De grondslag in de omgeving leent zich niet voor infiltratie. Daarom is directe afvoer van regenwater naar oppervlaktewater hier de voorkeursoplossing, mits de kwaliteit dit toelaat. Om in de toekomst gescheiden afvoer van hemel- en afvalwater mogelijk te maken, moet de nieuwe bebouwing aan de Lieven de Key-locatie en de Parklocatie hemelwater en afvalwater gescheiden aanleveren. Dit is een standaard eis vanuit de gemeente waar altijd aan voldaan moet worden voor het verkrijgen van een aansluitvergunning. De nieuwbouw aan de Vechtlocatie kan direct met de regenwaterafvoer op de overstortleiding in het park worden aangesloten. Om de waterafvoer te vertragen is het toepassen van vegetatiedaken vanuit waterbeleid een wenselijk alternatief om de afvoer van regenwater te vertragen.

Waterkeringen
Langs de rivier De Vecht en het Amsterdam Rijnkanaal liggen waterkeringen. De oever van de Vecht (categorie overige keringen) en het Amsterdam Rijnkanaal (primaire waterkering) zijn waterkeringen, hiervoor zijn beschermingszones vastgesteld. De waterkering langs het Amsterdam Rijnkanaal is in beheer bij Rijkswaterstaat en die langs de Vecht bij de HDSR.

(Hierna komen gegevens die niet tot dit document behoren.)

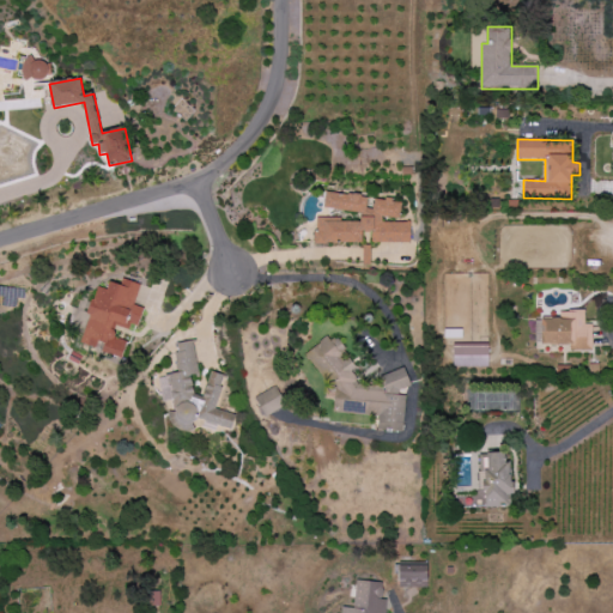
[(315,218),(339,218),(339,222),(358,222),(358,217),(358,213),(322,207),(323,192),(337,194),(338,196),(340,195),(340,194),(346,195),(346,194),(352,194),(352,193),(358,194),(358,196),(365,198),(364,208),(371,208),(370,207),(370,204),(371,204),(372,199),(383,200),(383,198),(390,199),(390,202),(400,202),(398,219),(380,217),(381,222),(405,222),(408,222),(408,243),(370,242),(369,231),(360,232),(360,242),(326,242),(325,244),(311,244),(311,230),(315,230),(315,218)]
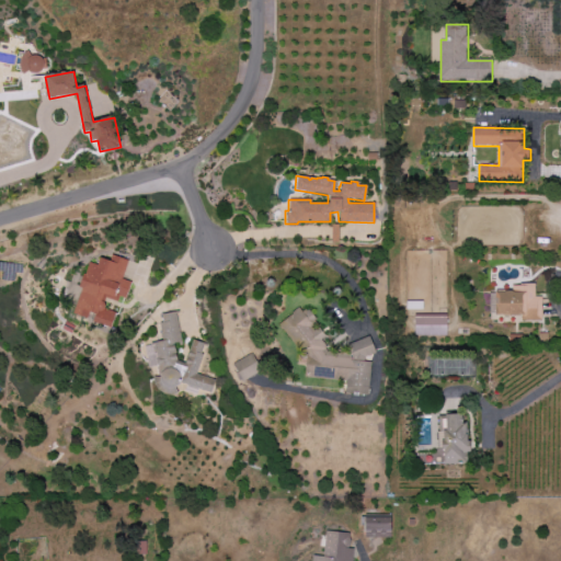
[(73,315),(91,320),(91,322),(112,328),(116,312),(104,309),(107,296),(126,301),(132,282),(124,279),(128,261),(112,255),(111,262),(100,259),(99,265),(88,263),(73,315)]
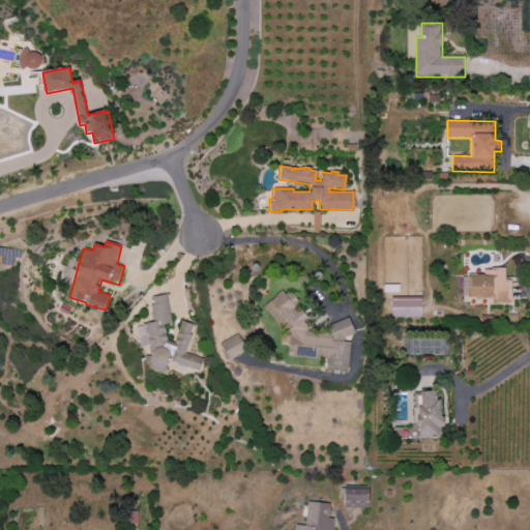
[(469,299),(493,298),(493,304),(512,303),(512,281),(506,281),(505,269),(483,269),(483,276),(468,276),(469,299)]
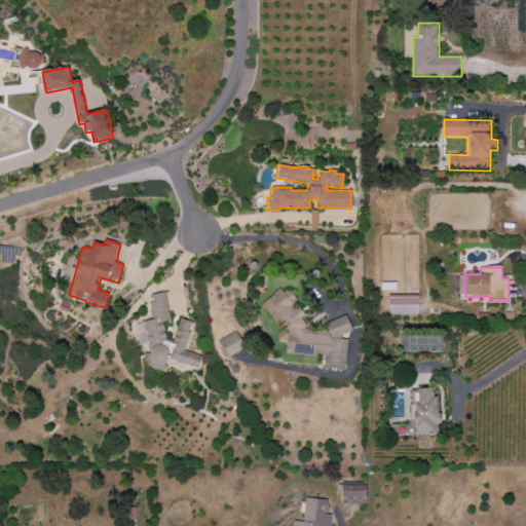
[(346,371),(349,341),(339,337),(353,332),(348,316),(328,323),(331,331),(330,337),(322,336),(308,331),(304,318),(305,316),(303,310),(295,309),(296,302),(293,292),(278,290),(274,299),(266,301),(276,329),(289,334),(288,344),(291,351),(300,354),(326,358),(325,369),(346,371)]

Het waterpeil in de Vecht is gelijk aan het peil van het Amsterdam Rijnkanaal en bedraagt NAP -0,40 m. In praktijk zal het peil door het verhang in de Vecht waarschijnlijk wat hoger zijn.

Voor de Vecht is de zone van12 m uit de damwand of insteek talud aangemerkt als waterstaatswerk. Buiten de zone waterstaatswerk is er ook nog een beschermingszone van 50 m. Werken binnen beide zones zijn vergunningplichtig volgens de keur. Voor de beschermingszone worden alleen voorwaarden gesteld aan bouwwerken of situaties die de waterkering zouden kunnen beschadigen.

De oever aan de oostzijde van het Amsterdam Rijnkanaal heeft een regionale waterkerende functie. Dit betekent dat alle werkzaamheden binnen 30 m uit de oever, afhankelijk van het soort werkzaamheden, melding- of vergunningplichtig zijn.

Voor aanpassingen aan het bestaande waterhuishoudingsysteem dient bij het Hoogheemraadschap vergunning te worden aangevraagd op grond van de "Keur" (ex artikel 77 en 80 van de Waterschapswet). In de Keur is daarnaast bepaald dat "beschermingszones" voor watergangen en waterkeringen in acht dienen te worden genomen. Binnen de beschermingszone van de waterkering gelden beperkingen ten aanzien van de toegestane functies en werkzaamheden. Het komt erop neer dat binnen de beschermingszone niet zonder ontheffing van de beheerder gebouwd en opgeslagen mag worden. De genoemde bepaling beoogt te voorkomen dat de stabiliteit van het profiel en/of veiligheid wordt aangetast, de aan- en/of afvoer en/of berging van water wordt gehinderd dan wel het onderhoud wordt gehinderd.

In het bestemmingsplan worden de watergangen als zodanig bestemd. De beide beschermingszones waterkeringen van de Vecht (15 m) en het Amsterdam Rijnkanaal (30 m) worden, voor zover gelegen in dit bestemmingplan, in het bestemmingsplan voorzien van de dubbelbestemming waterstaat-waterkering.